Is there a way to get valgrind to use multiple processors?
I'm doing some bottleneck profiling with valgrind's callgrind and noticed significantly different resource usage behavior in my application vs when run outside of valgrind/callgrind.
When run outside valgrind, it maxes out several processors, but run inside valgrind only uses one. This makes me worry that my bottle necks will be in different places, and thus invalidate my profiling.
According to the Valgrind Docs, they do not support multiple processors:
The main thing to point out with respect to threaded programs is that your program will use the native threading library, but Valgrind serialises execution so that only one (kernel) thread is running at a time. This approach avoids the horrible implementation problems of implementing a truly multithreaded version of Valgrind, but it does mean that threaded apps run only on one CPU, even if you have a multiprocessor or multicore machine.
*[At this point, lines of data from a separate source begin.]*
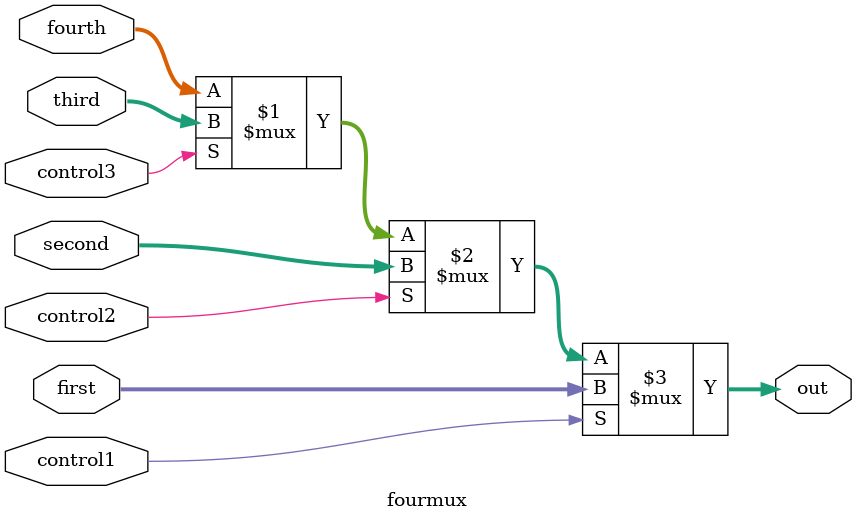
<source format=v>
module fourmux #(parameter WIDTH = 32)
            (input control1, control2, control3,
             input [WIDTH - 1:0] first,
             input [WIDTH - 1:0] second,
             input [WIDTH - 1:0] third,
             input [WIDTH - 1:0] fourth,
             output [WIDTH - 1:0] out);

assign out = control1 ? first : control2 ? second : control3 ? third : fourth;

endmodule

</source>
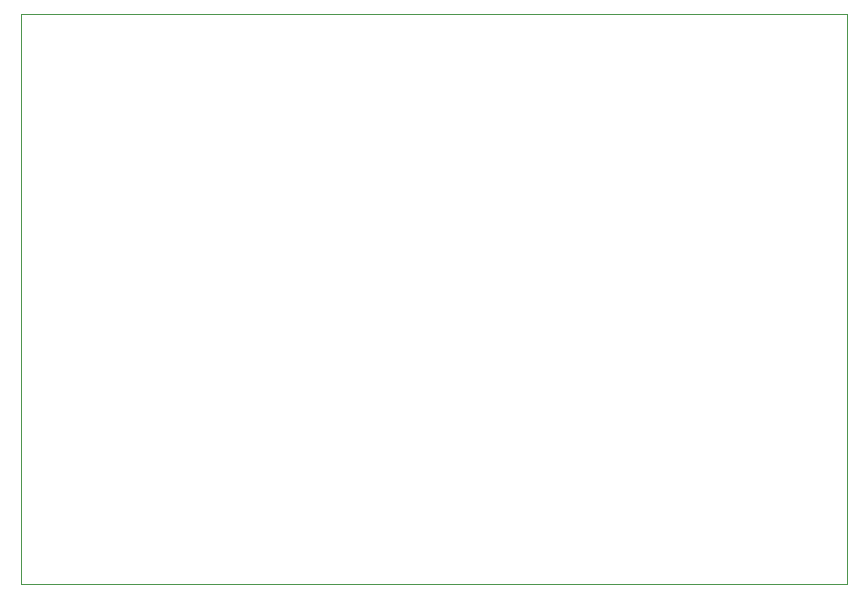
<source format=gm1>
G04 #@! TF.GenerationSoftware,KiCad,Pcbnew,7.0.11-7.0.11~ubuntu22.04.1*
G04 #@! TF.CreationDate,2024-04-10T12:23:30+02:00*
G04 #@! TF.ProjectId,pcb_rduhr_lderyck,7063625f-7264-4756-9872-5f6c64657279,rev?*
G04 #@! TF.SameCoordinates,Original*
G04 #@! TF.FileFunction,Profile,NP*
%FSLAX46Y46*%
G04 Gerber Fmt 4.6, Leading zero omitted, Abs format (unit mm)*
G04 Created by KiCad (PCBNEW 7.0.11-7.0.11~ubuntu22.04.1) date 2024-04-10 12:23:30*
%MOMM*%
%LPD*%
G01*
G04 APERTURE LIST*
G04 #@! TA.AperFunction,Profile*
%ADD10C,0.050000*%
G04 #@! TD*
G04 APERTURE END LIST*
D10*
X69400000Y-53500000D02*
X139300000Y-53500000D01*
X139300000Y-101800000D01*
X69400000Y-101800000D01*
X69400000Y-53500000D01*
M02*

</source>
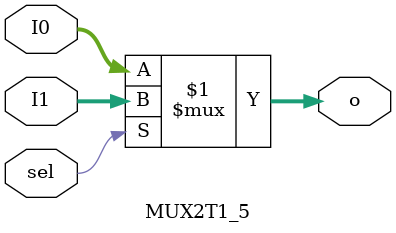
<source format=v>
`timescale 1ns / 1ps
module MUX2T1_5(input [4:0] I0,
					input [4:0] I1,
					input sel,
					output [4:0]o
    );
assign o = sel?I1:I0;

endmodule

</source>
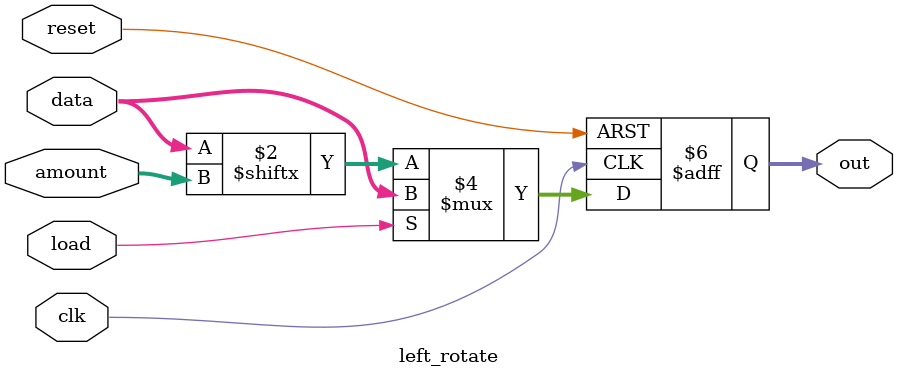
<source format=v>
module left_rotate(clk,reset,amount,data,load,out);
input clk,reset;
input [2:0] amount;
input [7:0] data;
input load;
output reg [7:0] out;
// when load is high, load data to out
// left shift and rotate the register out by amount bits
always @(posedge clk or posedge reset)
begin
if(reset)
out<=0;
else
begin
if(load)
out<=data;
else
begin
out<={out,data[7:amount]};
end
end
end
endmodule

</source>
Valgrind doesn't schedule the threads itself. It merely ensures that only one thread runs at once, using a simple locking scheme. The actual thread scheduling remains under control of the OS kernel. What this does mean, though, is that your program will see very different scheduling when run on Valgrind than it does when running normally. This is both because Valgrind is serialising the threads, and because the code runs so much slower than normal.
This difference in scheduling may cause your program to behave differently, if you have some kind of concurrency, critical race, locking, or similar, bugs. In that case you might consider using the tools Helgrind and/or DRD to track them down.